*What is required*: Report every line in the data below that contains the string "Yeas", matching case exactly.

*Supplied material*:
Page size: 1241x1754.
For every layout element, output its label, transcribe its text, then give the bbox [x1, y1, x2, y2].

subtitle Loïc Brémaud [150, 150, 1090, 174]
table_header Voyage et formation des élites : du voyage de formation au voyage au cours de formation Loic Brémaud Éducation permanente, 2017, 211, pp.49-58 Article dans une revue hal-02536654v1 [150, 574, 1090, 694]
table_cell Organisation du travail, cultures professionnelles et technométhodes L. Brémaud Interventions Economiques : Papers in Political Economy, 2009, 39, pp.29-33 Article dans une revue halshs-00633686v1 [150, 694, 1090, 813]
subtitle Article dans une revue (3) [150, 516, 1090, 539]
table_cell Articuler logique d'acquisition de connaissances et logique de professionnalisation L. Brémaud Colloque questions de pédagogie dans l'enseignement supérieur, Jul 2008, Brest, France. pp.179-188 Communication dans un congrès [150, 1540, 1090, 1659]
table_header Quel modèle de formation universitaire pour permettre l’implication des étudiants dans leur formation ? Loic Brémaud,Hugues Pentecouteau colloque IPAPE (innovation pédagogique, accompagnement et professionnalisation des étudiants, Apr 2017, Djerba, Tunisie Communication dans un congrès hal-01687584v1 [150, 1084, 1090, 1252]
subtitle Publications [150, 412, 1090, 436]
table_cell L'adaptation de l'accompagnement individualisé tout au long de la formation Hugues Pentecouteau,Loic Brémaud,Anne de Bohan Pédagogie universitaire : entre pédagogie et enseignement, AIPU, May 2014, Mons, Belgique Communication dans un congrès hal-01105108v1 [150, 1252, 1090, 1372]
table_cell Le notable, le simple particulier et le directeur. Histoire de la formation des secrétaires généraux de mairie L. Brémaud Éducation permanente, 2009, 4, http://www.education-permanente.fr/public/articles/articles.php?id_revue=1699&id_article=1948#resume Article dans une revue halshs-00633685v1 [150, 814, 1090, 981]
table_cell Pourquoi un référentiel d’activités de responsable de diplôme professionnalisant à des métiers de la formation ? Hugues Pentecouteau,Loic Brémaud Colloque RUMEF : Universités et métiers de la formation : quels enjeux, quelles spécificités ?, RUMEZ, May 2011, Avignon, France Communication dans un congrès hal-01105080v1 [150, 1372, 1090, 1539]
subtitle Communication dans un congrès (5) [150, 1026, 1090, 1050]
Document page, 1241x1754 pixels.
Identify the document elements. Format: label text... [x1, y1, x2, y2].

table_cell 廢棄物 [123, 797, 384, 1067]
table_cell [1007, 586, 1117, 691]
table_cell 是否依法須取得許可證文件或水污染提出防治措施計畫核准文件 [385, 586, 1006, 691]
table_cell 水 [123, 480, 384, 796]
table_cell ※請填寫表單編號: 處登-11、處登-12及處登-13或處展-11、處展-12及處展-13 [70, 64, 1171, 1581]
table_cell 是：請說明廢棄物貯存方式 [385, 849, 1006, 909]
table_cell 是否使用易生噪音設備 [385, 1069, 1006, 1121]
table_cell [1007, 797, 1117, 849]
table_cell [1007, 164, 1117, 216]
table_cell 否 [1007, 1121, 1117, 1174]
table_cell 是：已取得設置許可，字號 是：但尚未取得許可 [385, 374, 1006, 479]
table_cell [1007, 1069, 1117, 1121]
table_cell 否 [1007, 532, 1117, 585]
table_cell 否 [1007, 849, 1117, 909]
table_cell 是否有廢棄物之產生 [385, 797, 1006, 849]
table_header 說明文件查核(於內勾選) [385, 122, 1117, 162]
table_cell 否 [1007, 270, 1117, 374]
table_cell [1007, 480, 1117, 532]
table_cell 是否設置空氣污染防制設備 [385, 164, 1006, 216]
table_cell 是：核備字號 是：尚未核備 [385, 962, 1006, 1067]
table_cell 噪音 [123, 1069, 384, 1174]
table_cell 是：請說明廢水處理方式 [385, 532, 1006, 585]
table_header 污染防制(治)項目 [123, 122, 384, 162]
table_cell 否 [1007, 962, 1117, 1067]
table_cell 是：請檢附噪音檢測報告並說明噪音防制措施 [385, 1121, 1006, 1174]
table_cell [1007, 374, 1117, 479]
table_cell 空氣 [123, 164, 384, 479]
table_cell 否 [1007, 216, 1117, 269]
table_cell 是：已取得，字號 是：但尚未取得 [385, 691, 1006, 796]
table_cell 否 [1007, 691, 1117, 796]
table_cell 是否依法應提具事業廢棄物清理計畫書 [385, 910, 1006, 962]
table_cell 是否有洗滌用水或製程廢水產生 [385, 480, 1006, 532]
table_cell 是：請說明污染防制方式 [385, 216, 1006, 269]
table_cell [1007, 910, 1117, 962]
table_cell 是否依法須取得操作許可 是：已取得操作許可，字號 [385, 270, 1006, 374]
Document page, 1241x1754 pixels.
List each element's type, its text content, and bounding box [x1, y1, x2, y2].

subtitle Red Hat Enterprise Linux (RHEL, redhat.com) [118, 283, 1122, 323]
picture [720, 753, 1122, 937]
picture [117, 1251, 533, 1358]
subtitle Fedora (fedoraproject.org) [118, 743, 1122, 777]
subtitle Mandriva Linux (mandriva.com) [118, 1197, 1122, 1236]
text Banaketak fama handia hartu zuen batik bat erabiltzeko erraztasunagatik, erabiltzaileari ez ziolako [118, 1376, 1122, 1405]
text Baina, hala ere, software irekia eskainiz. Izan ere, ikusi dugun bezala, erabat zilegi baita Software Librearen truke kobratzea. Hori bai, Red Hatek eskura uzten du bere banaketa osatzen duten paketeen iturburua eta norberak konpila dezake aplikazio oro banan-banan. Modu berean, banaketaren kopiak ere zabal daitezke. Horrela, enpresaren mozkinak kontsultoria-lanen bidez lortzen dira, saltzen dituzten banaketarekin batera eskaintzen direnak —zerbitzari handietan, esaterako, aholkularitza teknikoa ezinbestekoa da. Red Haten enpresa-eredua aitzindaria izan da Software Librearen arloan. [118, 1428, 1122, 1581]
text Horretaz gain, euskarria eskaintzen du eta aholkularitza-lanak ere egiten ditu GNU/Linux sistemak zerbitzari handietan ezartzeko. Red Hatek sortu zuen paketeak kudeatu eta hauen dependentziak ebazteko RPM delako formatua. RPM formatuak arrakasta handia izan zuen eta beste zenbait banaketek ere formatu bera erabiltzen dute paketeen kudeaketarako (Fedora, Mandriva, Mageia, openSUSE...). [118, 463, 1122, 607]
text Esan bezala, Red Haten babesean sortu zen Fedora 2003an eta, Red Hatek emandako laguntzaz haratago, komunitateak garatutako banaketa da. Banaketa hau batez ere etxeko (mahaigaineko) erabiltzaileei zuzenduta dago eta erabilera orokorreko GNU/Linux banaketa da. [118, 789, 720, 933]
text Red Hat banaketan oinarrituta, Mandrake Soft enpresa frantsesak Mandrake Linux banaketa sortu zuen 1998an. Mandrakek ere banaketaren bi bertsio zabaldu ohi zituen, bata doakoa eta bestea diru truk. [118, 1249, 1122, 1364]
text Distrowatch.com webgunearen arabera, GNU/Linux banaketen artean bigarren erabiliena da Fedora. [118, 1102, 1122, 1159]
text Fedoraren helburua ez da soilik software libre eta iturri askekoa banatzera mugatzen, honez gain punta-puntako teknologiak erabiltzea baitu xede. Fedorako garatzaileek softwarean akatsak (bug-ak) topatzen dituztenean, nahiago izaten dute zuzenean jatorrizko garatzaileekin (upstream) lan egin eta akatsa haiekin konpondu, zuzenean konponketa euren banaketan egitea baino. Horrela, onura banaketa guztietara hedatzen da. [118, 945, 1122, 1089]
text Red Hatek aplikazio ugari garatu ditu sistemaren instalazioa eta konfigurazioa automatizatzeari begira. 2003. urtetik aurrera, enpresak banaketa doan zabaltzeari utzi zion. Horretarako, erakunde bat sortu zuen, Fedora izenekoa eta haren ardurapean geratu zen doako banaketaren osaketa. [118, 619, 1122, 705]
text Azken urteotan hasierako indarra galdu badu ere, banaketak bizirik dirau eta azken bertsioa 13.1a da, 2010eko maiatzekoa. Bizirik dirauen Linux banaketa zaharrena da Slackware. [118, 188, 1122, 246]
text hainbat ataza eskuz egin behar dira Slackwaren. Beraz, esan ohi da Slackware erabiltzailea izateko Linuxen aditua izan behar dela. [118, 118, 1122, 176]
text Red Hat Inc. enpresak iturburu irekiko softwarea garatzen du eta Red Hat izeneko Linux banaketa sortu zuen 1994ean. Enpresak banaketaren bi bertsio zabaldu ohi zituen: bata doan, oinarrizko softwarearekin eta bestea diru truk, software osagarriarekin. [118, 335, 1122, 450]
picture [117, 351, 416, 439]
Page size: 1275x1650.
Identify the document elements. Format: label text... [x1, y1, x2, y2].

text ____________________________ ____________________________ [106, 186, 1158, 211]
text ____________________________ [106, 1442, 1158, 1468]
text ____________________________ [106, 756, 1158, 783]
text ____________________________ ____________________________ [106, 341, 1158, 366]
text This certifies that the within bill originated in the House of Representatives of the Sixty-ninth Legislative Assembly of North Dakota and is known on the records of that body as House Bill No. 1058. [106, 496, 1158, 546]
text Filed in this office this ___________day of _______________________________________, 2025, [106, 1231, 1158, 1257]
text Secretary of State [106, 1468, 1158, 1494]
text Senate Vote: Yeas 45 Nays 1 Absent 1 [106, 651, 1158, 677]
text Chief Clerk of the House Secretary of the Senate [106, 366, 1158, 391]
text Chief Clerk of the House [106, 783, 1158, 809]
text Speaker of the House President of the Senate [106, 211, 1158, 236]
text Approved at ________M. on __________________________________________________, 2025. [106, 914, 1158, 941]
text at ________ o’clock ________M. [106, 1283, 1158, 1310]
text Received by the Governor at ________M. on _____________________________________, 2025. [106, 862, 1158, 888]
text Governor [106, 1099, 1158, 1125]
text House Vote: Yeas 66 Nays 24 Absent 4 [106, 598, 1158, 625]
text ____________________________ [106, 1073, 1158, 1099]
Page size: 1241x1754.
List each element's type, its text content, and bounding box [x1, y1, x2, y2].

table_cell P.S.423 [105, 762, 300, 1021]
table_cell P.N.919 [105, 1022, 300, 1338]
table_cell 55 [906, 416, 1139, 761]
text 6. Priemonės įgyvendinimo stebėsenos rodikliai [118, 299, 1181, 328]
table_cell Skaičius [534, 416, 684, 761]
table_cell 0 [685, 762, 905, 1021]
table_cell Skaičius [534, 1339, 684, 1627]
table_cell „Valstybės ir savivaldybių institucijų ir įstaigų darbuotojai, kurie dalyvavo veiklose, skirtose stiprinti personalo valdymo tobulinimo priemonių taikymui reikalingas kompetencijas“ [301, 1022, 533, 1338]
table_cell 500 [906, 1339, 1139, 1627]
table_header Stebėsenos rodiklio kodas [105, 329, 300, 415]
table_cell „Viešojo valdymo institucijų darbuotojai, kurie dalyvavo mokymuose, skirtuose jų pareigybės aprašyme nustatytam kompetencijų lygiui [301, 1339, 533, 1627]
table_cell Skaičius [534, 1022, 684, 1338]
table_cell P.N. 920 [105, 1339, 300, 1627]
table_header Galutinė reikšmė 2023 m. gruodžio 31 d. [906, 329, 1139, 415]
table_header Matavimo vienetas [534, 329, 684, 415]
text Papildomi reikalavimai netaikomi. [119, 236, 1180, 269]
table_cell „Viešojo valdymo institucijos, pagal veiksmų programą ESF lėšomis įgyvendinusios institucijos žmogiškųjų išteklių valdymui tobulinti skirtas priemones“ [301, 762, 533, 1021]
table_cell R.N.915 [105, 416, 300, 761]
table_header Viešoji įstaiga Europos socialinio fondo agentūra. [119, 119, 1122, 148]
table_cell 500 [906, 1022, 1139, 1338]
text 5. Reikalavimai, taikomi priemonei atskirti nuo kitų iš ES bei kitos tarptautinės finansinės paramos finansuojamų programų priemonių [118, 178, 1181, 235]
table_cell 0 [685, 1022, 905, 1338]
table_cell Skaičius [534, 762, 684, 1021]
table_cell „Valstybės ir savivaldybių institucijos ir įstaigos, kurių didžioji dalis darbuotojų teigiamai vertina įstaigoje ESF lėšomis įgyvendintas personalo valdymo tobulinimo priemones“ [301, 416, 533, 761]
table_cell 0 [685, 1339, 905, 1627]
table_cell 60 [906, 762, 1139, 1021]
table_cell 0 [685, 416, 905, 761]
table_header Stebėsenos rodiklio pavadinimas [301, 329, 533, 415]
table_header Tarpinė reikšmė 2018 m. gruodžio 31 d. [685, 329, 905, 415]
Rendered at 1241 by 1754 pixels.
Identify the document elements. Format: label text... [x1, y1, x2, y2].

*Answer to the exercise*:
text Senate Vote: Yeas 45 Nays 1 Absent 1 [106, 651, 1158, 677]
text House Vote: Yeas 66 Nays 24 Absent 4 [106, 598, 1158, 625]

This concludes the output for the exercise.